Defendant stipulated he is not the father of this child. If he is not, he should not be awarded custody, and the trial court has no jurisdiction to grant him custody in this proceeding. The defendant is only a stepfather to the child if the trial court be correct. For this reason, all three assignments of error are well-taken.
This does not mean, however, that the child in question need be needlessly bastardized. Rather, there is nothing properly in this record to support a finding that the child was not born of the marriage of the parties. As the majority notes, a child conceived and born during wedlock is strongly presumed to be issue of the marriage. While this presumption is rebuttable, under common law, it could be properly rebutted only by clear and convincing evidence that it is impossible that the mother's husband is also the father of the child, usually requiring clear evidence of non-access. A stipulation by the parties (especially one under such duress as defendant utilized against plaintiff) that the husband is not the father of the child cannot serve as the necessary clear and convincing evidence. If such a stipulation is to be accepted, it must at the very least be deemed to stipulate impossibility and to rebut the presumption. To this extent, I agree with the majority. However, the trial court not only accepted the stipulation but utilized it as a basis for expressly finding defendant not to be the father and, instead, only that the parties are "parents" and entitled to consideration as parents whatever that may mean.
The only appropriate finding in this case upon the evidence adduced is that defendant is the natural, as well as the presumed, father of the child. I cannot join in the affirmance of a judgment, the effect of which permanently stigmatizes this child as illegitimate and places his legal relationship with defendant under a nebulous cloud while awarding defendant, despite his formal rejection and disacknowledgment of parentage of the child, with custody and rights the same as a parent, rather than only those of a step-parent. Under present law, effective after the trial court's judgment, a procedure is provided in R.C. Chapter 3111 for determining paternity, although defendant would be presumed to be the natural father by R.C.3111.03(A)(1).
If defendant wishes to prove he is not the father of the child, he should be afforded an opportunity to do so in an appropriate proceedings within the limitations of admissible evidence as to impossibility, not just evidence that someone else could be the father assuming such evidence to exist. Defendant, however, initially raised the issue by affidavit claiming it was impossible for him to be the father of the child. If that be true, he is only a stepfather to the child and has only the rights of a stepfather.

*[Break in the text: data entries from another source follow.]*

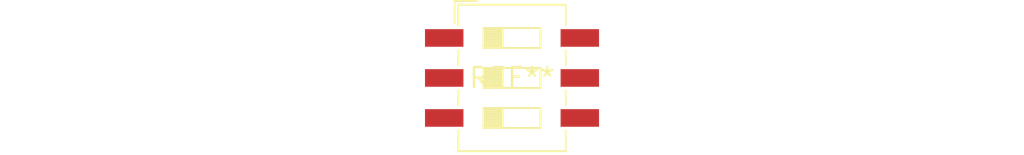
<source format=kicad_pcb>
(kicad_pcb (version 20240108) (generator pcbnew)

  (general
    (thickness 1.6)
  )

  (paper "A4")
  (layers
    (0 "F.Cu" signal)
    (31 "B.Cu" signal)
    (32 "B.Adhes" user "B.Adhesive")
    (33 "F.Adhes" user "F.Adhesive")
    (34 "B.Paste" user)
    (35 "F.Paste" user)
    (36 "B.SilkS" user "B.Silkscreen")
    (37 "F.SilkS" user "F.Silkscreen")
    (38 "B.Mask" user)
    (39 "F.Mask" user)
    (40 "Dwgs.User" user "User.Drawings")
    (41 "Cmts.User" user "User.Comments")
    (42 "Eco1.User" user "User.Eco1")
    (43 "Eco2.User" user "User.Eco2")
    (44 "Edge.Cuts" user)
    (45 "Margin" user)
    (46 "B.CrtYd" user "B.Courtyard")
    (47 "F.CrtYd" user "F.Courtyard")
    (48 "B.Fab" user)
    (49 "F.Fab" user)
    (50 "User.1" user)
    (51 "User.2" user)
    (52 "User.3" user)
    (53 "User.4" user)
    (54 "User.5" user)
    (55 "User.6" user)
    (56 "User.7" user)
    (57 "User.8" user)
    (58 "User.9" user)
  )

  (setup
    (pad_to_mask_clearance 0)
    (pcbplotparams
      (layerselection 0x00010fc_ffffffff)
      (plot_on_all_layers_selection 0x0000000_00000000)
      (disableapertmacros false)
      (usegerberextensions false)
      (usegerberattributes false)
      (usegerberadvancedattributes false)
      (creategerberjobfile false)
      (dashed_line_dash_ratio 12.000000)
      (dashed_line_gap_ratio 3.000000)
      (svgprecision 4)
      (plotframeref false)
      (viasonmask false)
      (mode 1)
      (useauxorigin false)
      (hpglpennumber 1)
      (hpglpenspeed 20)
      (hpglpendiameter 15.000000)
      (dxfpolygonmode false)
      (dxfimperialunits false)
      (dxfusepcbnewfont false)
      (psnegative false)
      (psa4output false)
      (plotreference false)
      (plotvalue false)
      (plotinvisibletext false)
      (sketchpadsonfab false)
      (subtractmaskfromsilk false)
      (outputformat 1)
      (mirror false)
      (drillshape 1)
      (scaleselection 1)
      (outputdirectory "")
    )
  )

  (net 0 "")

  (footprint "SW_DIP_SPSTx03_Slide_6.7x9.18mm_W8.61mm_P2.54mm_LowProfile" (layer "F.Cu") (at 0 0))

)

</source>
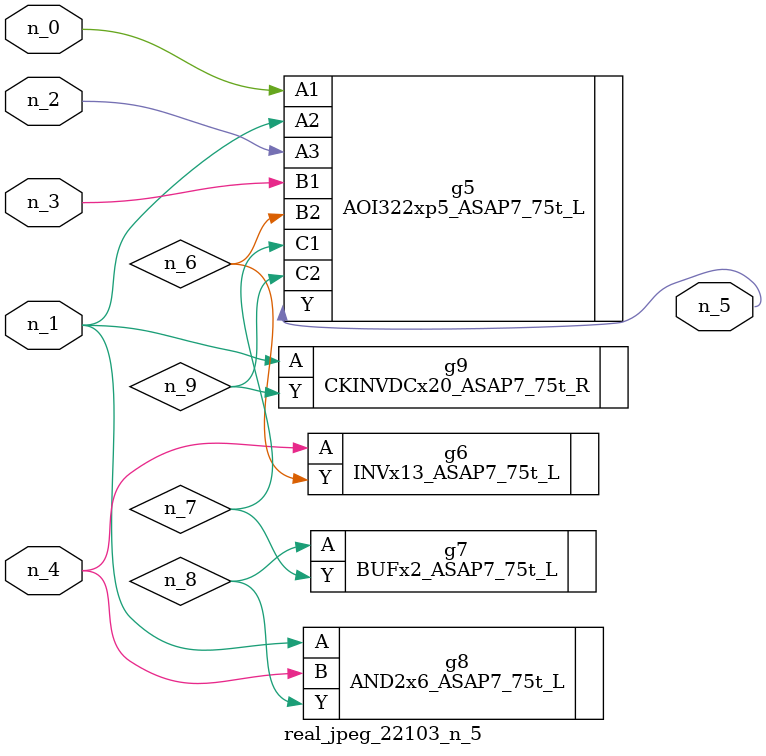
<source format=v>
module real_jpeg_22103_n_5 (n_4, n_0, n_1, n_2, n_3, n_5);

input n_4;
input n_0;
input n_1;
input n_2;
input n_3;

output n_5;

wire n_8;
wire n_6;
wire n_7;
wire n_9;

AOI322xp5_ASAP7_75t_L g5 ( 
.A1(n_0),
.A2(n_1),
.A3(n_2),
.B1(n_3),
.B2(n_6),
.C1(n_7),
.C2(n_9),
.Y(n_5)
);

AND2x6_ASAP7_75t_L g8 ( 
.A(n_1),
.B(n_4),
.Y(n_8)
);

CKINVDCx20_ASAP7_75t_R g9 ( 
.A(n_1),
.Y(n_9)
);

INVx13_ASAP7_75t_L g6 ( 
.A(n_4),
.Y(n_6)
);

BUFx2_ASAP7_75t_L g7 ( 
.A(n_8),
.Y(n_7)
);


endmodule
</source>
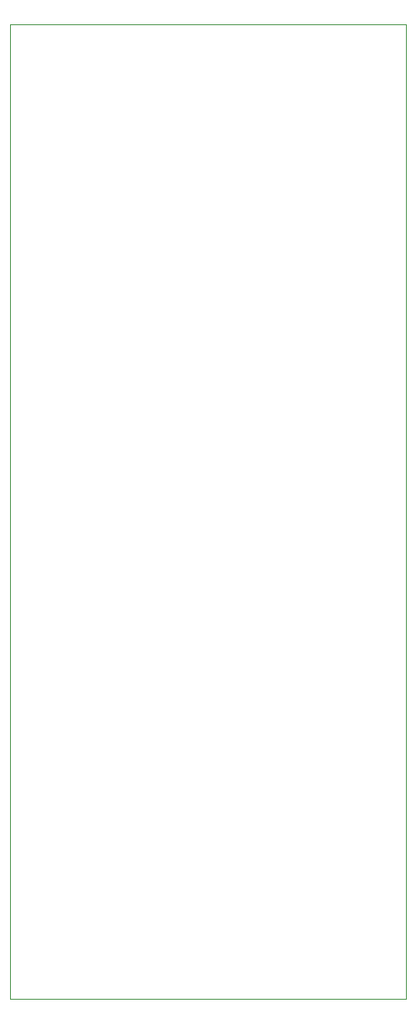
<source format=gbr>
%TF.GenerationSoftware,KiCad,Pcbnew,6.0.9+dfsg-1~bpo11+1*%
%TF.CreationDate,2023-01-13T02:31:34+08:00*%
%TF.ProjectId,MiniVerb - Back,4d696e69-5665-4726-9220-2d204261636b,rev?*%
%TF.SameCoordinates,Original*%
%TF.FileFunction,Profile,NP*%
%FSLAX46Y46*%
G04 Gerber Fmt 4.6, Leading zero omitted, Abs format (unit mm)*
G04 Created by KiCad (PCBNEW 6.0.9+dfsg-1~bpo11+1) date 2023-01-13 02:31:34*
%MOMM*%
%LPD*%
G01*
G04 APERTURE LIST*
%TA.AperFunction,Profile*%
%ADD10C,0.100000*%
%TD*%
G04 APERTURE END LIST*
D10*
X74975000Y-148400000D02*
X114975000Y-148400000D01*
X74975000Y-50000000D02*
X74975000Y-148400000D01*
X114975000Y-148400000D02*
X114975000Y-50000000D01*
X114975000Y-50000000D02*
X74975000Y-50000000D01*
M02*

</source>
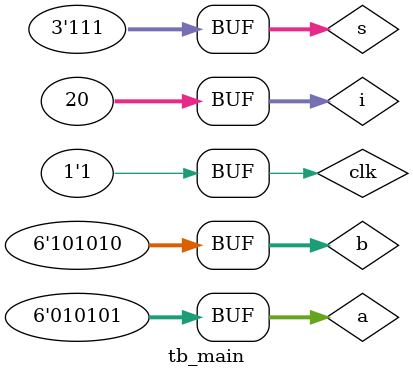
<source format=v>
`timescale 1ns / 1ps


module tb_main();
reg clk;
reg [5:0]a;
reg [5:0]b;
reg [2:0]s;
wire [2:0]f;
wire [5:0]y;
integer i;
main DUT(clk,a,b,s,f,y);
initial
begin
s=3'b000;
    for(i=0;i<20;i=i+1)
    begin
    if(i==1)begin s=3'b000; a=6'b000001;b=6'b000001; end
    if(i==2)begin s=3'b000; a=6'b100000;b=6'b100000; end
    if(i==3)begin s=3'b001; a=6'b000001;b=6'b000001; end
    if(i==4)begin s=3'b001; a=6'b000001;b=6'b100000; end
    if(i==5)begin s=3'b010; a=6'b010000;b=6'b010000; end
    if(i==6)begin s=3'b010; a=6'b000001;b=6'b111111; end
    if(i==7)begin s=3'b011; a=6'b000001;b=6'b010000; end
    if(i==8)begin s=3'b011; a=6'b111111;b=6'b011111; end
    if(i==9)begin s=3'b100; a=6'b010101;b=6'b101010; end
    if(i==10)begin s=3'b101; a=6'b010101;b=6'b101010; end
    if(i==11)begin s=3'b110; a=6'b010101;b=6'b101010; end
    if(i==12)begin s=3'b111; a=6'b010101;b=6'b101010; end
    
    
    clk=0;
    #10;
    clk=1;
    #10;
    end
end
endmodule

</source>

Contrary to the implication in the majority opinion, the trial court expressly found that defendant is not the father of the child. That finding is inconsistent with the other findings since defendant then would be only a stepfather, a type of "parent" but not one whose right to *Page 41 
custody is equal to that of the mother. Under the finding of the trial court, the child would not be issue of defendant and would not be entitled to the legal rights of a child, only that as a former stepchild — a child of a woman to whom defendant was previously married. Awarding defendant custody does not change the legal relationship as found by the trial court. If defendant wishes to challenge paternity, he necessarily gives up the right to consideration for custody.
Accordingly, I would sustain the assignments of error and reverse the judgment insofar as it determines parentage of the child and awards custody to defendant and remand the cause for a new trial upon the issue of parentage and custody of the child.